The problem with Obamacare in a nutshell is that on one hand, by imposing motley regulations and mandates, it increases the price of health insurance, and on the other hand, by providing subsidies, it tries to hide the cost — but not enough.
According to an analysis of the health consultancy Avalere, the poor or near-poor have been signing up, but enrollment steeply drops off further up the income scale as the subsidies fall away. It found that three-fourths of uninsured people earning less than 150 percent of the federal poverty level got coverage through Medicaid or the exchanges, while a small fraction of the uninsured making more than 250 percent of the federal poverty level have enrolled.

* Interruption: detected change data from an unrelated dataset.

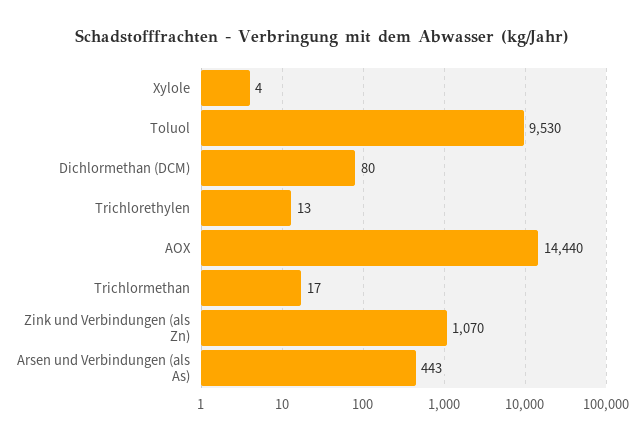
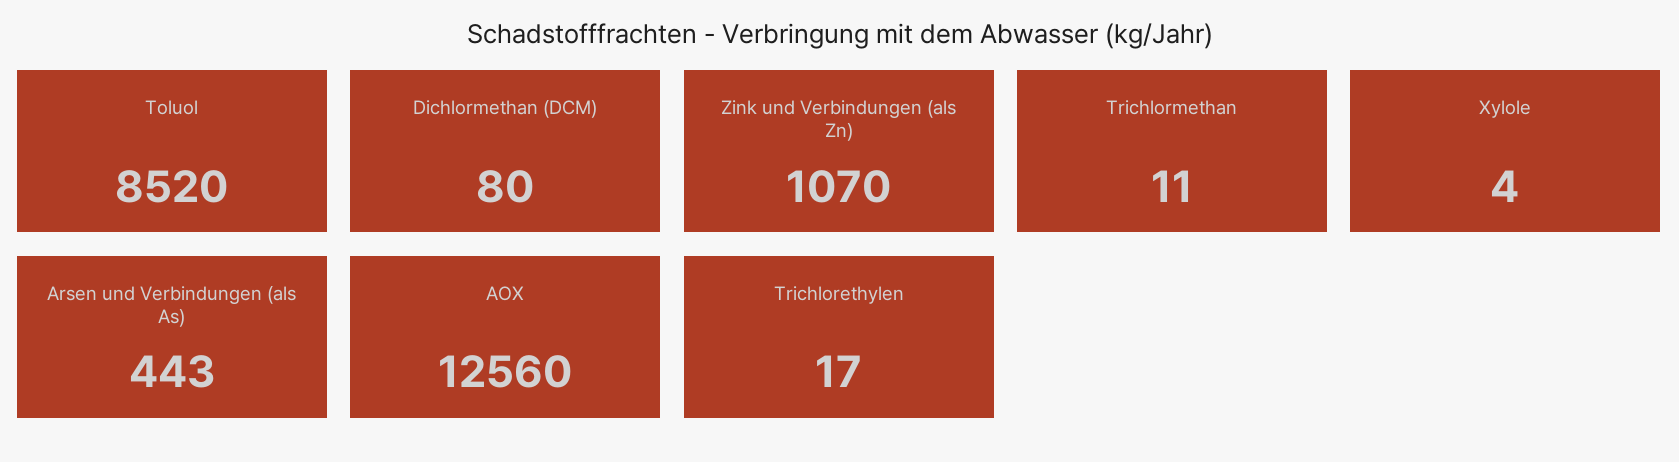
Toluol: 9530 -> 8520
Trichlorethylen: 13 -> 17
AOX: 14440 -> 12560
Trichlormethan: 17 -> 11

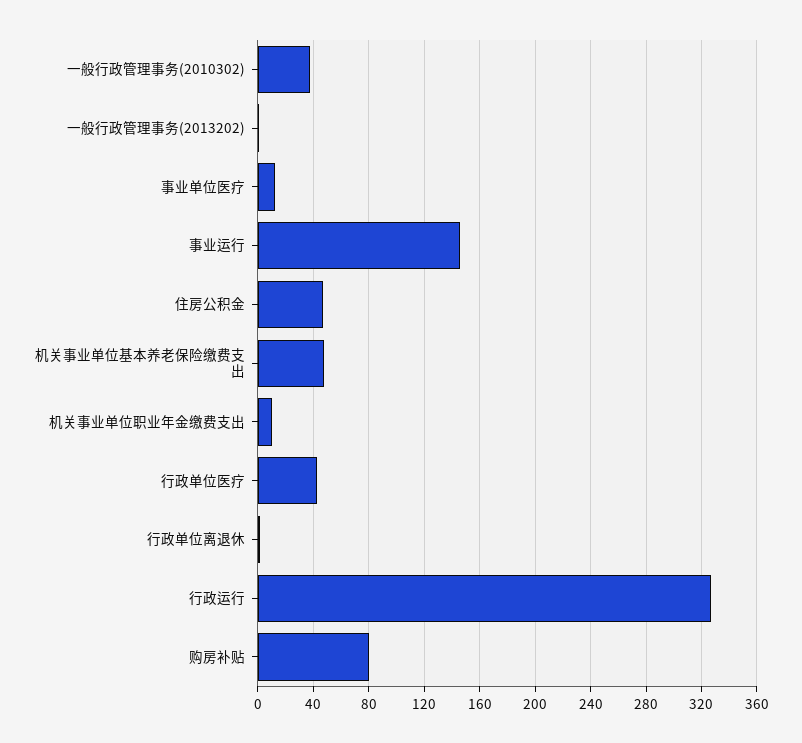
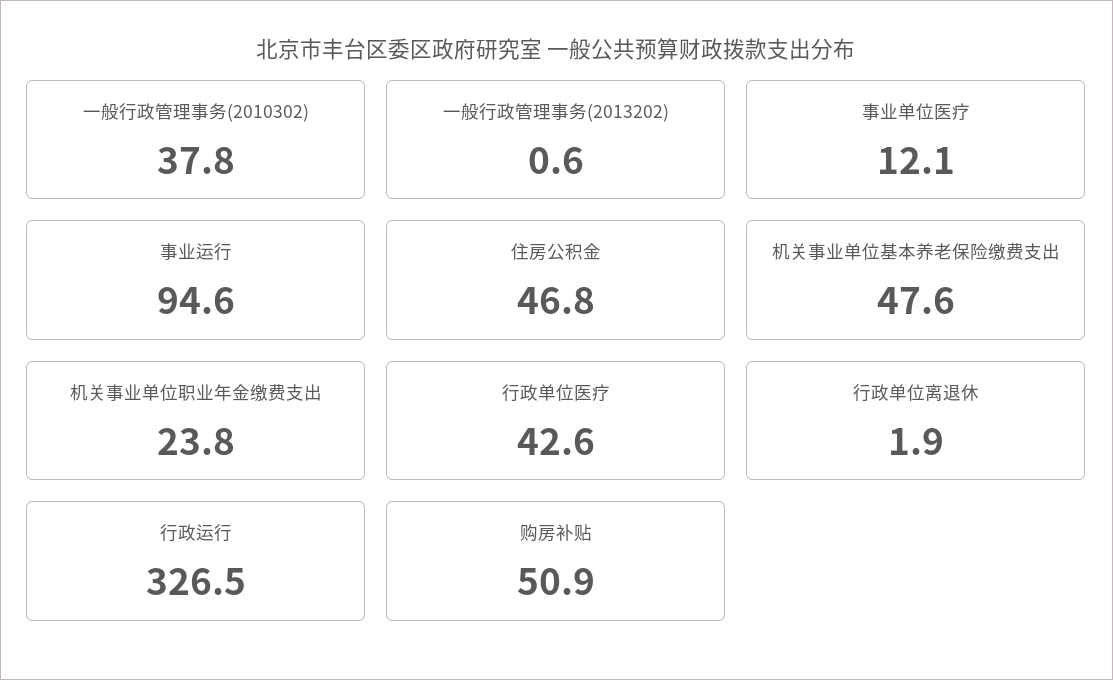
事业运行: 145 -> 94.6
机关事业单位职业年金缴费支出: 10 -> 23.8
购房补贴: 80 -> 50.9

For them, it’s just not a good deal. A study of the Obamacare exchanges by researchers at the Wharton School concluded that “even under the most optimistic assumptions, close to half of the formerly uninsured (especially those with higher incomes) experience both higher financial burden and lower estimated welfare.”
Even the success that Obamacare has had enrolling people should come with an asterisk. The Department of Health and Human Services announced earlier this year that nearly 11 million people have signed up for public health insurance — Medicaid or the children’s health program, CHIP — since 2013. If Medicaid is better than nothing (although this is harder to prove than you might think), it is substandard coverage that locks the poor into second-class care with limited access to doctors.
If the goal was to expand this deeply flawed program, it could have been achieved without the expense, disruption, and economic irrationality of the rest of Obamacare. As Robert Laszewski points out, on the individual market, Obamacare is essentially a monopoly. It gives money to people to buy its product and through the individual mandate punishes those who don’t. And yet it is still having trouble making the sale.